(Source document):
_____

[PATCH 09/15] tracing: Add kmalloc/kfree macros

From: Tom Zanussi
Date: Mon Mar 02 2015 - 11:01:51 EST


Make the kmalloc function in slab.h into a macro, and define a normal
and a _notrace version.

The _notrace version is for tracing code that wants to be able to use
kmalloc for its purposes but at the same time be able to trace kmalloc
and friends. Examples would be the bpf map and hist triggers code.

_____

(Material):
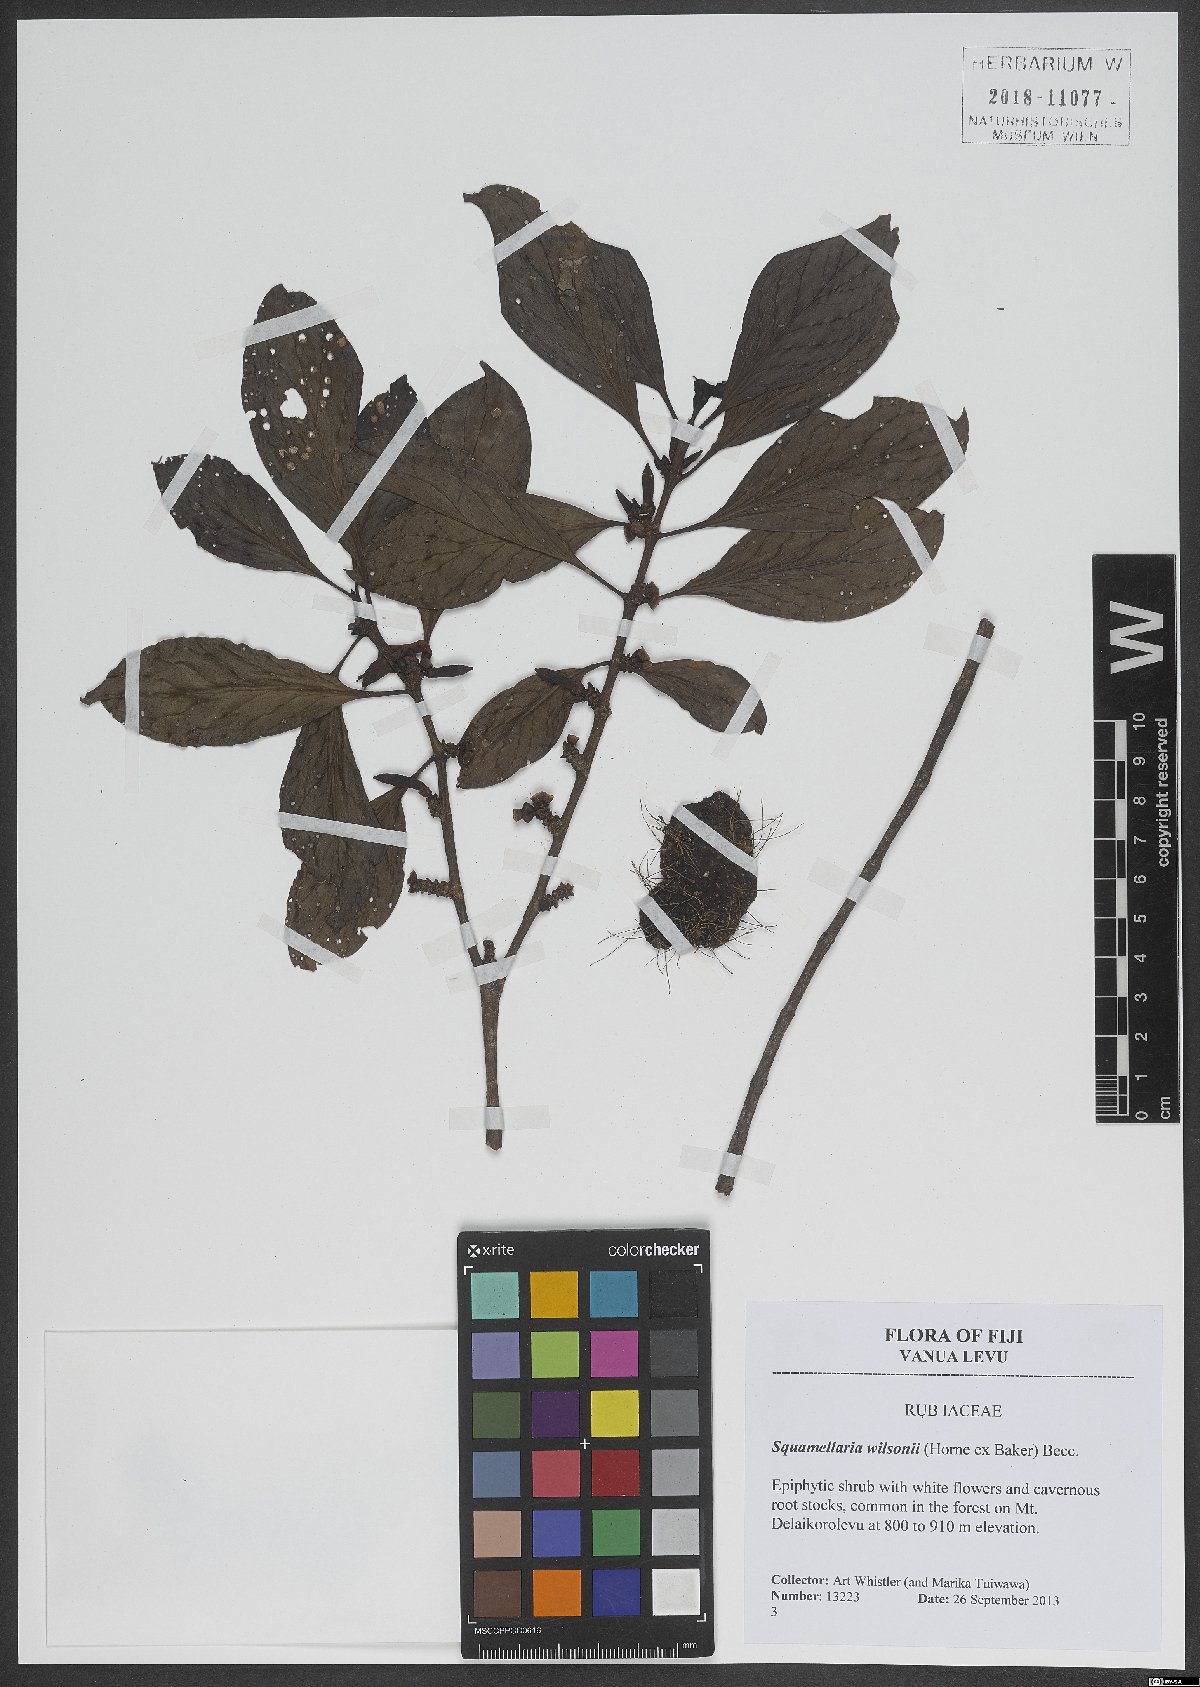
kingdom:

_____

(List of tasks):
• 1. Write out the passage of the tracing patch starting at "The _notrace version" and ending at "hist triggers code.".
• 2. List every function name, file name and name suffix that appears in the tracing patch.

(Solutions in order):
• 1.
The _notrace version is for tracing code that wants to be able to use
kmalloc for its purposes but at the same time be able to trace kmalloc
and friends. Examples would be the bpf map and hist triggers code.

• 2.
kmalloc
kfree
slab.h
_notrace